*** Opening INPUT RECORDS ***
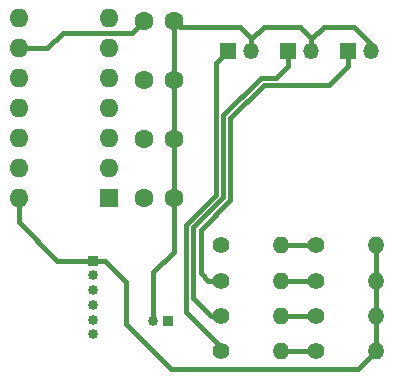
<source format=gtl>
G04 #@! TF.FileFunction,Copper,L1,Top,Signal*
%FSLAX46Y46*%
G04 Gerber Fmt 4.6, Leading zero omitted, Abs format (unit mm)*
G04 Created by KiCad (PCBNEW 4.0.6) date 06/26/19 15:12:34*
%MOMM*%
%LPD*%
G01*
G04 APERTURE LIST*
%ADD10C,0.100000*%
%ADD11R,0.850000X0.850000*%
%ADD12C,0.850000*%
%ADD13C,1.400000*%
%ADD14O,1.400000X1.400000*%
%ADD15C,1.600000*%
%ADD16R,1.600000X1.600000*%
%ADD17O,1.600000X1.600000*%
%ADD18R,1.350000X1.350000*%
%ADD19O,1.350000X1.350000*%
%ADD20C,0.406400*%
%ADD21C,0.304800*%
G04 APERTURE END LIST*
D10*
D11*
X231648000Y-113665000D03*
D12*
X231648000Y-114915000D03*
X231648000Y-116165000D03*
X231648000Y-117415000D03*
X231648000Y-118665000D03*
X231648000Y-119915000D03*
D13*
X250498000Y-115365000D03*
D14*
X255578000Y-115365000D03*
D13*
X250498000Y-121365000D03*
D14*
X255578000Y-121365000D03*
D13*
X250498000Y-118365000D03*
D14*
X255578000Y-118365000D03*
D13*
X242498000Y-115365000D03*
D14*
X247578000Y-115365000D03*
D13*
X242498000Y-118365000D03*
D14*
X247578000Y-118365000D03*
D13*
X242498000Y-121365000D03*
D14*
X247578000Y-121365000D03*
D15*
X235998000Y-108365000D03*
X238498000Y-108365000D03*
X235998000Y-103365000D03*
X238498000Y-103365000D03*
X235998000Y-98365000D03*
X238498000Y-98365000D03*
X235998000Y-93365000D03*
X238498000Y-93365000D03*
D13*
X242498000Y-112365000D03*
D14*
X247578000Y-112365000D03*
D13*
X250498000Y-112365000D03*
D14*
X255578000Y-112365000D03*
D16*
X232998000Y-108365000D03*
D17*
X225378000Y-93125000D03*
X232998000Y-105825000D03*
X225378000Y-95665000D03*
X232998000Y-103285000D03*
X225378000Y-98205000D03*
X232998000Y-100745000D03*
X225378000Y-100745000D03*
X232998000Y-98205000D03*
X225378000Y-103285000D03*
X232998000Y-95665000D03*
X225378000Y-105825000D03*
X232998000Y-93125000D03*
X225378000Y-108365000D03*
D18*
X248158000Y-95885000D03*
D19*
X250158000Y-95885000D03*
D18*
X243078000Y-95885000D03*
D19*
X245078000Y-95885000D03*
D18*
X253238000Y-95885000D03*
D19*
X255238000Y-95885000D03*
D11*
X237998000Y-118745000D03*
D12*
X236748000Y-118745000D03*
D20*
X236748000Y-118745000D02*
X236748000Y-114661000D01*
X238498000Y-112911000D02*
X238498000Y-108365000D01*
X236748000Y-114661000D02*
X238498000Y-112911000D01*
X238498000Y-103365000D02*
X238498000Y-98365000D01*
X238498000Y-108365000D02*
X238498000Y-103365000D01*
X238498000Y-93365000D02*
X238498000Y-98365000D01*
X238498000Y-93365000D02*
X238498000Y-93337000D01*
X245078000Y-95885000D02*
X245078000Y-94837000D01*
X244094000Y-93853000D02*
X238986000Y-93853000D01*
X245078000Y-94837000D02*
X244094000Y-93853000D01*
X238986000Y-93853000D02*
X238498000Y-93365000D01*
X250158000Y-95885000D02*
X250158000Y-94837000D01*
X245078000Y-94901000D02*
X245078000Y-95885000D01*
X246126000Y-93853000D02*
X245078000Y-94901000D01*
X249174000Y-93853000D02*
X246126000Y-93853000D01*
X250158000Y-94837000D02*
X249174000Y-93853000D01*
X255238000Y-95885000D02*
X255238000Y-95345000D01*
X255238000Y-95345000D02*
X253746000Y-93853000D01*
X253746000Y-93853000D02*
X251206000Y-93853000D01*
X251206000Y-93853000D02*
X250158000Y-94901000D01*
X250158000Y-94901000D02*
X250158000Y-95885000D01*
X231648000Y-113665000D02*
X232664000Y-113665000D01*
X254134000Y-122809000D02*
X255578000Y-121365000D01*
X238252000Y-122809000D02*
X254134000Y-122809000D01*
X234442000Y-118999000D02*
X238252000Y-122809000D01*
X234442000Y-115443000D02*
X234442000Y-118999000D01*
X232664000Y-113665000D02*
X234442000Y-115443000D01*
X225378000Y-108365000D02*
X225378000Y-110443000D01*
X228600000Y-113665000D02*
X231648000Y-113665000D01*
X225378000Y-110443000D02*
X228600000Y-113665000D01*
X255578000Y-121365000D02*
X255444000Y-121365000D01*
X255578000Y-115365000D02*
X255578000Y-112365000D01*
X255578000Y-118365000D02*
X255578000Y-115365000D01*
X255578000Y-121365000D02*
X255578000Y-118365000D01*
X247578000Y-121365000D02*
X250498000Y-121365000D01*
X247578000Y-118365000D02*
X250498000Y-118365000D01*
X247578000Y-115365000D02*
X250498000Y-115365000D01*
X225378000Y-95665000D02*
X227804000Y-95665000D01*
X235002000Y-94361000D02*
X235998000Y-93365000D01*
X229108000Y-94361000D02*
X235002000Y-94361000D01*
X227804000Y-95665000D02*
X229108000Y-94361000D01*
X247578000Y-112365000D02*
X250498000Y-112365000D01*
X242498000Y-118365000D02*
X241682000Y-118365000D01*
X248158000Y-97155000D02*
X248158000Y-95885000D01*
X247142000Y-98171000D02*
X248158000Y-97155000D01*
X245872000Y-98171000D02*
X247142000Y-98171000D01*
X242668402Y-101374598D02*
X245872000Y-98171000D01*
X242668402Y-108328180D02*
X242668402Y-101374598D01*
X240128402Y-110868180D02*
X242668402Y-108328180D01*
X240128402Y-116811402D02*
X240128402Y-110868180D01*
X241682000Y-118365000D02*
X240128402Y-116811402D01*
X242498000Y-121365000D02*
X242498000Y-120959000D01*
X242498000Y-120959000D02*
X239522000Y-117983000D01*
X239522000Y-117983000D02*
X239522000Y-110617000D01*
X239522000Y-110617000D02*
X242062000Y-108077000D01*
X242062000Y-108077000D02*
X242062000Y-96901000D01*
X242062000Y-96901000D02*
X243078000Y-95885000D01*
X242498000Y-115365000D02*
X241418804Y-115365000D01*
X253238000Y-97155000D02*
X253238000Y-95885000D01*
X251615598Y-98777402D02*
X253238000Y-97155000D01*
X246123180Y-98777402D02*
X251615598Y-98777402D01*
X243274804Y-101625778D02*
X246123180Y-98777402D01*
X243274804Y-108579360D02*
X243274804Y-101625778D01*
X240760582Y-111093582D02*
X243274804Y-108579360D01*
X240760582Y-114706778D02*
X240760582Y-111093582D01*
X241418804Y-115365000D02*
X240760582Y-114706778D01*
D21*
X242498000Y-115365000D02*
X241998000Y-115365000D01*
M02*

</source>
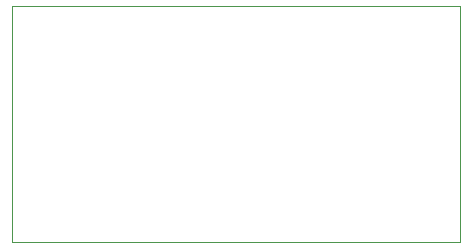
<source format=gbr>
%TF.GenerationSoftware,KiCad,Pcbnew,9.0.1*%
%TF.CreationDate,2025-05-26T16:44:25+02:00*%
%TF.ProjectId,Janus HW,4a616e75-7320-4485-972e-6b696361645f,rev?*%
%TF.SameCoordinates,Original*%
%TF.FileFunction,Profile,NP*%
%FSLAX46Y46*%
G04 Gerber Fmt 4.6, Leading zero omitted, Abs format (unit mm)*
G04 Created by KiCad (PCBNEW 9.0.1) date 2025-05-26 16:44:25*
%MOMM*%
%LPD*%
G01*
G04 APERTURE LIST*
%TA.AperFunction,Profile*%
%ADD10C,0.050000*%
%TD*%
G04 APERTURE END LIST*
D10*
X166250000Y-56000000D02*
X204250000Y-56000000D01*
X204250000Y-76000000D01*
X166250000Y-76000000D01*
X166250000Y-56000000D01*
M02*

</source>
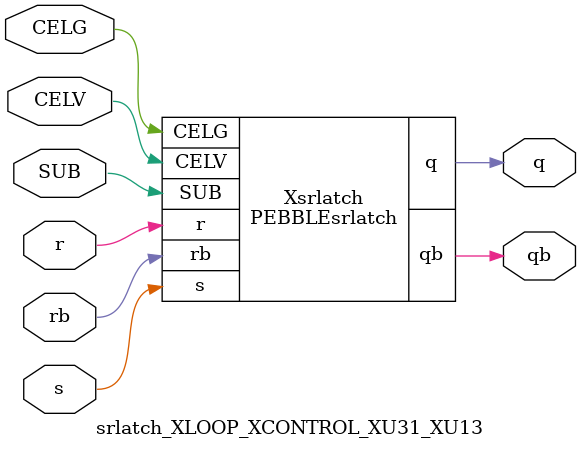
<source format=v>



module PEBBLEsrlatch ( q, qb, CELG, CELV, SUB, r, rb, s );

  input CELV;
  input s;
  output q;
  input rb;
  input r;
  input SUB;
  input CELG;
  output qb;
endmodule

//Celera Confidential Do Not Copy srlatch_XLOOP_XCONTROL_XU31_XU13
//Celera Confidential Symbol Generator
//SR Latch
module srlatch_XLOOP_XCONTROL_XU31_XU13 (CELV,CELG,s,r,rb,q,qb,SUB);
input CELV;
input CELG;
input s;
input r;
input rb;
input SUB;
output q;
output qb;

//Celera Confidential Do Not Copy srlatch
PEBBLEsrlatch Xsrlatch(
.CELV (CELV),
.r (r),
.s (s),
.q (q),
.qb (qb),
.rb (rb),
.SUB (SUB),
.CELG (CELG)
);
//,diesize,PEBBLEsrlatch

//Celera Confidential Do Not Copy Module End
//Celera Schematic Generator
endmodule

</source>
*** Closing INPUT RECORDS ***
TASK BRIEF: Please show each line in the records above that contains "PEBBLEsrlatch".

TASK OUTPUT:
module PEBBLEsrlatch ( q, qb, CELG, CELV, SUB, r, rb, s );
PEBBLEsrlatch Xsrlatch(
//,diesize,PEBBLEsrlatch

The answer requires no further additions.